HESI A2
HESI A2 Practice Test Anatomy and Physiology
1. During an interview, a parent of a hospitalized child is sitting in an open position. As the interviewer begins to discuss his son's treatment, however, he suddenly crosses his arms against his chest and crosses his legs. This would suggest that the parent is:
- A. just changing positions.
- B. more comfortable in this position.
- C. tired and needs a break from the interview.
- D. uncomfortable talking about his son's treatment.
Correct answer: D
Rationale: The parent's sudden change in body language from an open position to crossing arms and legs suggests discomfort or defensiveness, particularly when discussing his son's treatment. This closed-off position indicates a lack of willingness to share information and potentially signals discomfort with the topic being discussed. Choice A is incorrect as the abrupt shift in body language indicates more than just a change in position. Choice B is incorrect because crossing arms and legs typically signal defensiveness or discomfort rather than comfort. Choice C is incorrect as there are specific body language cues indicating discomfort rather than just fatigue.
2. When conducting an interview in an outpatient clinic using a computer to record data, what is the best use of the computer in this situation? Select all that apply.
- A. Collect the patient's data in a direct, face-to-face manner.
- B. Enter all the data as the patient states it.
- C. Ask the patient to wait as the data is entered.
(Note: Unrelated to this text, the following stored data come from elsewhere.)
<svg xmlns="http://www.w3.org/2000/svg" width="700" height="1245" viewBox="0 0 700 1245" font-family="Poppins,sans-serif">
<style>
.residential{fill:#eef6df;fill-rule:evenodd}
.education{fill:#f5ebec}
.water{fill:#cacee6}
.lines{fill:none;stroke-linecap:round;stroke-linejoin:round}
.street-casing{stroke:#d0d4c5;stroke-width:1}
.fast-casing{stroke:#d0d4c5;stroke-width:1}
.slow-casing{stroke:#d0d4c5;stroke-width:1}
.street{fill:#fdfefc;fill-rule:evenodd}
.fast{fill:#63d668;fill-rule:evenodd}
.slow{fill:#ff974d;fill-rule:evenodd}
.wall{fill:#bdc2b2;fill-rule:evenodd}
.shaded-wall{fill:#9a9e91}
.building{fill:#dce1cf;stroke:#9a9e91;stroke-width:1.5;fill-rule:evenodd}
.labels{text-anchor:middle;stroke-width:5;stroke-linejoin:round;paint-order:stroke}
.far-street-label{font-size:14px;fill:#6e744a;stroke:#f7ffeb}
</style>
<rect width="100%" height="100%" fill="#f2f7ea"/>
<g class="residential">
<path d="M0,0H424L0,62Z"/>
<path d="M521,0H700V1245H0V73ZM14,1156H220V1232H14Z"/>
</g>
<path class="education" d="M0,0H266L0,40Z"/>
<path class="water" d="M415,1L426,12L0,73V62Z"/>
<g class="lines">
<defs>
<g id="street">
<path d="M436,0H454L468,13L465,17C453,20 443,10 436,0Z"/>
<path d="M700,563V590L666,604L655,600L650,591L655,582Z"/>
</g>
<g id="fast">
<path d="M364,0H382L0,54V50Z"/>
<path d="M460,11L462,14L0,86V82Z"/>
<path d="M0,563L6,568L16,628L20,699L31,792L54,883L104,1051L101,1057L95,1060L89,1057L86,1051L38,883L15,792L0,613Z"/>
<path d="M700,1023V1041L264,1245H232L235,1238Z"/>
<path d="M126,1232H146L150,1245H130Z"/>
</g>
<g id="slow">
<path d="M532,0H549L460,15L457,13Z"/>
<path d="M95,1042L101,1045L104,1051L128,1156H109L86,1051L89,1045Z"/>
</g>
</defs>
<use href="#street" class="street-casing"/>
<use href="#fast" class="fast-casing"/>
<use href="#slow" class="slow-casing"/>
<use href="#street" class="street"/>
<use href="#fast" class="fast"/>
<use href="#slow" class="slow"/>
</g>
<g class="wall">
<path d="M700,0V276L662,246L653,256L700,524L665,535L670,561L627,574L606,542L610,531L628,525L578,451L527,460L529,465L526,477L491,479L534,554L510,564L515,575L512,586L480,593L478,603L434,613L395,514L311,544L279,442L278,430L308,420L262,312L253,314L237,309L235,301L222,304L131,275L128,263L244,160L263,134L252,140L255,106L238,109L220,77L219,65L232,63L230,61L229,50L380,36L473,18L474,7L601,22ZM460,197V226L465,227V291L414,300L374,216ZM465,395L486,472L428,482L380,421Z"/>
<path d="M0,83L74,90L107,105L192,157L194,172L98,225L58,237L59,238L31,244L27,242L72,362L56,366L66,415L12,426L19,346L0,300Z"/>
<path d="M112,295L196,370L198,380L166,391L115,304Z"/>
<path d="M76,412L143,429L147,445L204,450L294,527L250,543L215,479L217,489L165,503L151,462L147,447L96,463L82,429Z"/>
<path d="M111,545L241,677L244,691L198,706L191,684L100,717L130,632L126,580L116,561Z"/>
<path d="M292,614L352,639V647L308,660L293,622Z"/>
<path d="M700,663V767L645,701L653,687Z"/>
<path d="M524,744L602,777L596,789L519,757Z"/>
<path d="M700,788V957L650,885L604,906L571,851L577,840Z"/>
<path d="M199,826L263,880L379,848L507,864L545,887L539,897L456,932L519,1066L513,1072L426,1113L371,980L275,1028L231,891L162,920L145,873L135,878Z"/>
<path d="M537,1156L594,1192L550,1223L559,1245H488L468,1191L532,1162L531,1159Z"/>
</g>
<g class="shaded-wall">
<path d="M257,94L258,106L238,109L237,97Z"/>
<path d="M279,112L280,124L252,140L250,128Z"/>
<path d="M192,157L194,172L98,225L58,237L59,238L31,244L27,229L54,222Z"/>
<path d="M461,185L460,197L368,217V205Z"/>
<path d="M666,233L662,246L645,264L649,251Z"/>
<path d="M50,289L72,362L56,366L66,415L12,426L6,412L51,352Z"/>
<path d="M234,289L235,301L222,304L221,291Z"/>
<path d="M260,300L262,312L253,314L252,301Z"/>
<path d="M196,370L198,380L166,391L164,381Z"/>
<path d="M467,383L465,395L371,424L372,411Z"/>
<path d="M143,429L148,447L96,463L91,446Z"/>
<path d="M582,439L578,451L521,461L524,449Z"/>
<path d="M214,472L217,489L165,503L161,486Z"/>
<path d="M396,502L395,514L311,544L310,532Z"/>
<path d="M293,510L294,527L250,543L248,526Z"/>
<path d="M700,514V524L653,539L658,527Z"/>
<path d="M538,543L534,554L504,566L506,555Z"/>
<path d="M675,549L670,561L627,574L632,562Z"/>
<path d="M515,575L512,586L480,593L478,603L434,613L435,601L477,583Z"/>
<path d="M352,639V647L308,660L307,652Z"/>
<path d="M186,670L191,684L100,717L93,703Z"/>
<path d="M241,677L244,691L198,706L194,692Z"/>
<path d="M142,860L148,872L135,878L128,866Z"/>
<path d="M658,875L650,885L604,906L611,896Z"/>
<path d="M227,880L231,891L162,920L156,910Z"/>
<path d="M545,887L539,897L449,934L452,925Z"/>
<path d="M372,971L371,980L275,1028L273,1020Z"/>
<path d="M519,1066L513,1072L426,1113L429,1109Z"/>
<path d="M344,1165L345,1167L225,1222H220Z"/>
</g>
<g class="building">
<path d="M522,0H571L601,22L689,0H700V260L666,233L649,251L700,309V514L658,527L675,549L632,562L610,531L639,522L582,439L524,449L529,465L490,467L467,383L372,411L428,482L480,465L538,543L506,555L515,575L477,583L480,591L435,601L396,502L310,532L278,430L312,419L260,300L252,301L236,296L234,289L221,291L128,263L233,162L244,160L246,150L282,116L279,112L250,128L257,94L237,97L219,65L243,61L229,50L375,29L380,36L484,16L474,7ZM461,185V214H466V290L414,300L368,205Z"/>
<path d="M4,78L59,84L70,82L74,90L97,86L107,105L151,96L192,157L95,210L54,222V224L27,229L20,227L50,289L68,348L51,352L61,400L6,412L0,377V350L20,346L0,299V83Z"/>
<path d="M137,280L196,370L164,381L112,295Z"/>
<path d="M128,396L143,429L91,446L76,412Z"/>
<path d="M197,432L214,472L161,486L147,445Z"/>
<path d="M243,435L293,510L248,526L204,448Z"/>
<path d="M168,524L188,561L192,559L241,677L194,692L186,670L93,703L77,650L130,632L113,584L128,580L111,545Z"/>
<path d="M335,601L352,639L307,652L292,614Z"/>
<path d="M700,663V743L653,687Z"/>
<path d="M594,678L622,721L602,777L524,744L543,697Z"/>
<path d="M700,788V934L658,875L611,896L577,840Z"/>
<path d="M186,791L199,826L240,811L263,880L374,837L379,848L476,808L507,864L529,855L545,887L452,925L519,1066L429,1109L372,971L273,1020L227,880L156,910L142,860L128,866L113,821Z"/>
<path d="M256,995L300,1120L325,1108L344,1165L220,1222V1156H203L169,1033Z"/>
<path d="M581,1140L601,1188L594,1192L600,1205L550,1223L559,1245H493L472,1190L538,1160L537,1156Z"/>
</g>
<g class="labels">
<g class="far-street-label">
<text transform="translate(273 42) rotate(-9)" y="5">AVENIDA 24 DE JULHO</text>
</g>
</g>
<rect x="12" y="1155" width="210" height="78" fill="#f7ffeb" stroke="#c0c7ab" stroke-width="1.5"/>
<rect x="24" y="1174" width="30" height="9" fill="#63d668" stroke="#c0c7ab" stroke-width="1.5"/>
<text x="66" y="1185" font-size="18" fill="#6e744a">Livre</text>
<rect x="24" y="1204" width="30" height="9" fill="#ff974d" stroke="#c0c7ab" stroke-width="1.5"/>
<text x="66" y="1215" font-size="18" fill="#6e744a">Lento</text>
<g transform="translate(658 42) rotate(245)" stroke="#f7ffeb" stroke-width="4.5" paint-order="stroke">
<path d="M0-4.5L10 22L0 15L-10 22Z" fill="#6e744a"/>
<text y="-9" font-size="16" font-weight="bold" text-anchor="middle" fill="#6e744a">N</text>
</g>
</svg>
- D. Type the data into the computer after establishing a connection.
Correct answer: A
Rationale: A. Collect the patient's data in a direct, face-to-face manner: When conducting an interview in an outpatient clinic, it is essential to engage with the patient face-to-face to establish a rapport, gather their narrative, and ensure accurate data collection. Entering all the data as the patient states it (choice B) may lead to missing important details or misinterpretation. Asking the patient to wait as the data is entered (choice C) can create a disconnect in communication and reduce patient engagement. Typing the data into the computer after establishing a connection (choice D) is not ideal as it is important to collect data actively while interacting with the patient.
3. When working with children from different cultural perspectives, the healthcare provider may find it particularly challenging because:
- A. children's spiritual needs are influenced by their stages of development.
- B. children's spiritual needs are direct reflections of what is happening in their homes.
- C. religious beliefs often impact the parents' views on the illness.
- D. parents are usually the decision-makers, but they may lack awareness of their children's spiritual needs.
Correct answer: A
Rationale: Children's spiritual needs are influenced by their stages of development, not just by what is happening in their homes. Understanding these needs requires knowledge of how children's spiritual beliefs evolve as they grow. Different cultural perspectives can bring varying beliefs and practices regarding children's spiritual development, which may challenge healthcare providers in addressing these needs effectively. Choice B is incorrect because children's spiritual needs are not solely reflections of their home environments but are shaped by various factors. Choice C is incorrect as it discusses the impact of parents' religious beliefs on illness views rather than focusing on children's spiritual needs. Choice D is incorrect as it addresses parental awareness of children's spiritual needs, which is not the primary challenge faced by healthcare providers in this context.
4. During an assessment, the nurse notices that a patient is handling a small charm that is tied to a leather strip around his neck. Which action by the nurse is appropriate?
- A. Ask the patient about the item and its significance.
- B. Ask the patient to lock the item with other valuables in the hospital's safe.
- C. Tell the patient that a family member should take valuables home.
- D. No action is necessary.
Correct answer: A
Rationale: The appropriate action for the nurse in this situation is to ask the patient about the charm and its significance. This helps the nurse understand the patient's cultural beliefs, personal values, and any potential significance the charm holds for the patient. It also shows respect for the patient's personal belongings. Asking about the charm can help establish rapport and cultural competence in the nurse-patient relationship. Choices B and C do not address the patient's attachment to the charm or provide an opportunity for cultural understanding. Choice D is incorrect as it dismisses the importance of acknowledging and respecting the patient's personal belongings.
5. When planning a cultural assessment, which component should be included?
- A. Family history
- B. Chief complaint
- C. Medical history
- D. Health-related beliefs
Correct answer: D
Rationale: When planning a cultural assessment, the nurse should include the component of health-related beliefs. Understanding a person's cultural background and beliefs about health and wellness is crucial for providing culturally competent care. Health-related beliefs can impact a person's attitudes towards illness, treatment preferences, and adherence to medical recommendations. Therefore, assessing health-related beliefs is essential for delivering effective and respectful healthcare services. Choices A, B, and C are important components of a comprehensive patient assessment but are not specific to cultural considerations. While family history, chief complaint, and medical history are pertinent to understanding a patient's health status, health-related beliefs focus specifically on the cultural aspect that influences an individual's health perceptions and behaviors.